Le applicazioni per le analisi in situ di sensori con queste proprietà sono potenzialmente numerose per le patologie che richiedono un monitoraggio continuo del livello di acidità dei tessuti, «ad esempio - continua Martina Corsi, dottoranda del dipartimento e coautrice dello studio - quelle a carico dell’apparato gastrointestinale, le analisi di ferite o patologie oncologiche, ma anche per le analisi ancora più complesse, oltre alla rilevazione del pH, mettendo a punto sensori a fluorescenza che rispondono a marcatori diversi».

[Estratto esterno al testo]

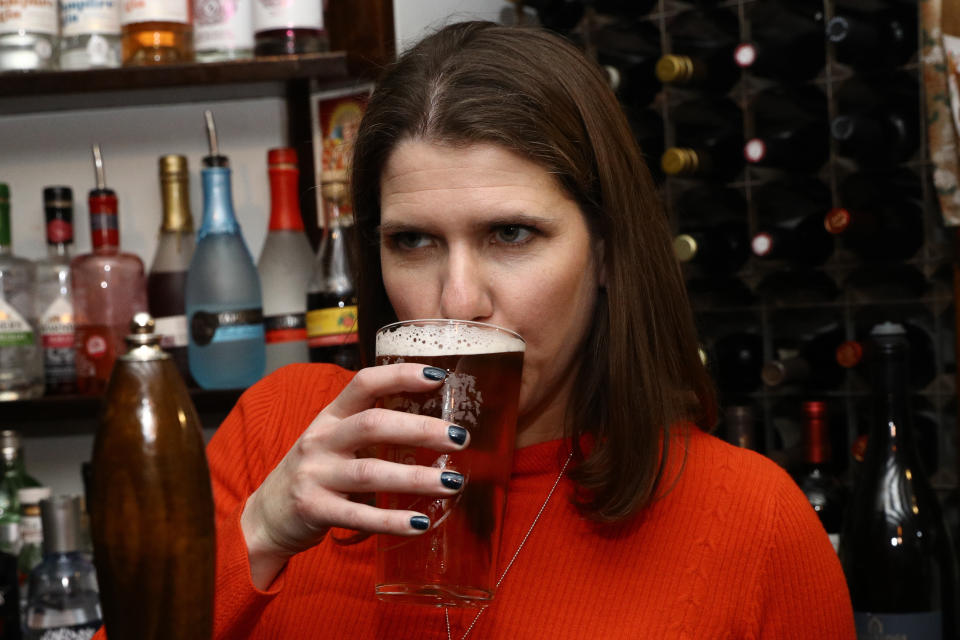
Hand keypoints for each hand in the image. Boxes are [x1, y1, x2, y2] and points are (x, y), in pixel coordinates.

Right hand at [240, 363, 468, 587]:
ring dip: (416, 478)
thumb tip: (436, 422)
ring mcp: (314, 475)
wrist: (267, 516)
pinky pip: (358, 516)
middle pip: (373, 425)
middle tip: (460, 438)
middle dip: (421, 429)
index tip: (438, 376)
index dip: (400, 375)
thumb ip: (372, 429)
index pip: (364, 383)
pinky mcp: (313, 510)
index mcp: (331, 416)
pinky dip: (392, 520)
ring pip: (370, 472)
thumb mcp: (336, 440)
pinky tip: (421, 523)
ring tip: (453, 483)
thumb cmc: (318, 472)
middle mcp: (321, 440)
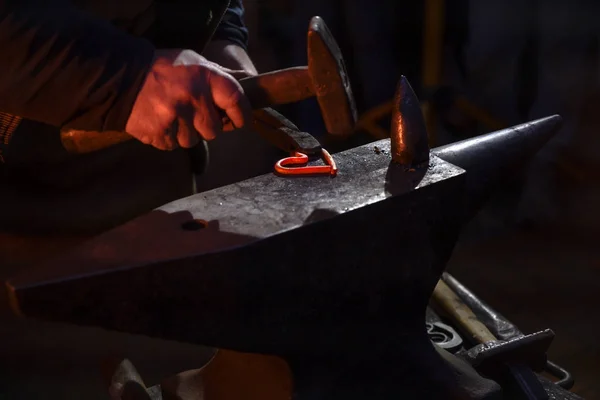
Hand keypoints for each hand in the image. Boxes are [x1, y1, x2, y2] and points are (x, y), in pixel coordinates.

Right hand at [125, 49, 252, 149]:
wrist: (121, 77)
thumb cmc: (163, 69)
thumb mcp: (194, 62)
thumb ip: (218, 76)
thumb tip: (244, 85)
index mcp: (205, 77)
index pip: (235, 100)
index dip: (242, 114)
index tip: (240, 121)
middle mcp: (193, 98)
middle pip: (214, 130)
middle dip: (206, 126)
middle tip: (193, 114)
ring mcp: (176, 118)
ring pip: (192, 140)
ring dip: (186, 132)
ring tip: (172, 116)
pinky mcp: (160, 133)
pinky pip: (173, 145)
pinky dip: (168, 137)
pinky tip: (160, 122)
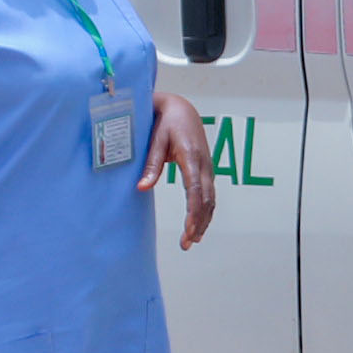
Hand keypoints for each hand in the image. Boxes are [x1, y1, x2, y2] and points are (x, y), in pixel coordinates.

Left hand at [141, 91, 217, 247]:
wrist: (181, 109)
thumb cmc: (165, 122)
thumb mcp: (155, 140)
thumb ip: (151, 164)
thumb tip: (142, 188)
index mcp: (191, 156)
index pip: (195, 189)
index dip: (193, 212)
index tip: (188, 230)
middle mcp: (204, 164)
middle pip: (206, 199)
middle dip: (198, 223)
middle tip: (186, 244)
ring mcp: (208, 168)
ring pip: (210, 200)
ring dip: (203, 222)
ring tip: (191, 242)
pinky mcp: (206, 171)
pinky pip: (209, 195)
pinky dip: (205, 213)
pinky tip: (198, 227)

Altra partnership dello stesso team dell’Università di Pisa è quella con l’impresa lombarda ab medica con cui stanno progettando l’integrazione della tecnologia in dispositivi indossabili per diagnosi avanzate. «La plu- riennale collaborazione scientifica - afferma Cosimo Puttilli, Research and Innovation Manager dell’azienda - con il dipartimento di Ingegneria dell’Informazione, e in particolare con il team del professor Barillaro, rappresenta un esempio virtuoso di collaborazione tra una realtà universitaria pubblica di eccellenza e un’azienda che investe attivamente tempo e risorse nell’Innovazione. Nello specifico il nostro ruolo ha riguardato la realizzazione e miniaturizzazione del ricevitore e trasmettitore esterno al sensore, oltre che all’APP che permette di visualizzare i dati acquisiti dal sensore sviluppato a Pisa. L’obiettivo finale sarà quello di integrare la nuova tecnologia all’interno di dispositivi indossabili o impiantabili che permetteranno la diagnosi di patologie oggi molto diffuse, ma allo stato attuale difficili da monitorare». (E. G.).

I dati real time che il sistema miniaturizzato registra sono inviati ad uno smartphone, dove vengono processati per aiutare nell’individuazione di malattie estremamente diffuse.

La Diagnostica Dei Biosensori

L’uso dei sensori ultrasensibili in campo clinico diagnostico inizia a muovere i primi sorprendenti passi, grazie al coinvolgimento degli enti di ricerca e al finanziamento europeo. Basti pensare a RESORB, il progetto Horizon Europe EIC PathFinder Open finanziato dalla Comunità Europea con 3 milioni di euro, avviato nel 2022, che coinvolge oltre all’Università di Pisa anche l’Institut Mines-Telecom (Francia), l’Università del Salento, l’University College London (Regno Unito) e l’Università degli studi di Modena e Reggio Emilia. Il progetto prevede l’utilizzo di sistemi di rilevamento chimico impiantabili, biocompatibili e bioriassorbibili, integrati per il monitoraggio di farmaci in vivo e in loco.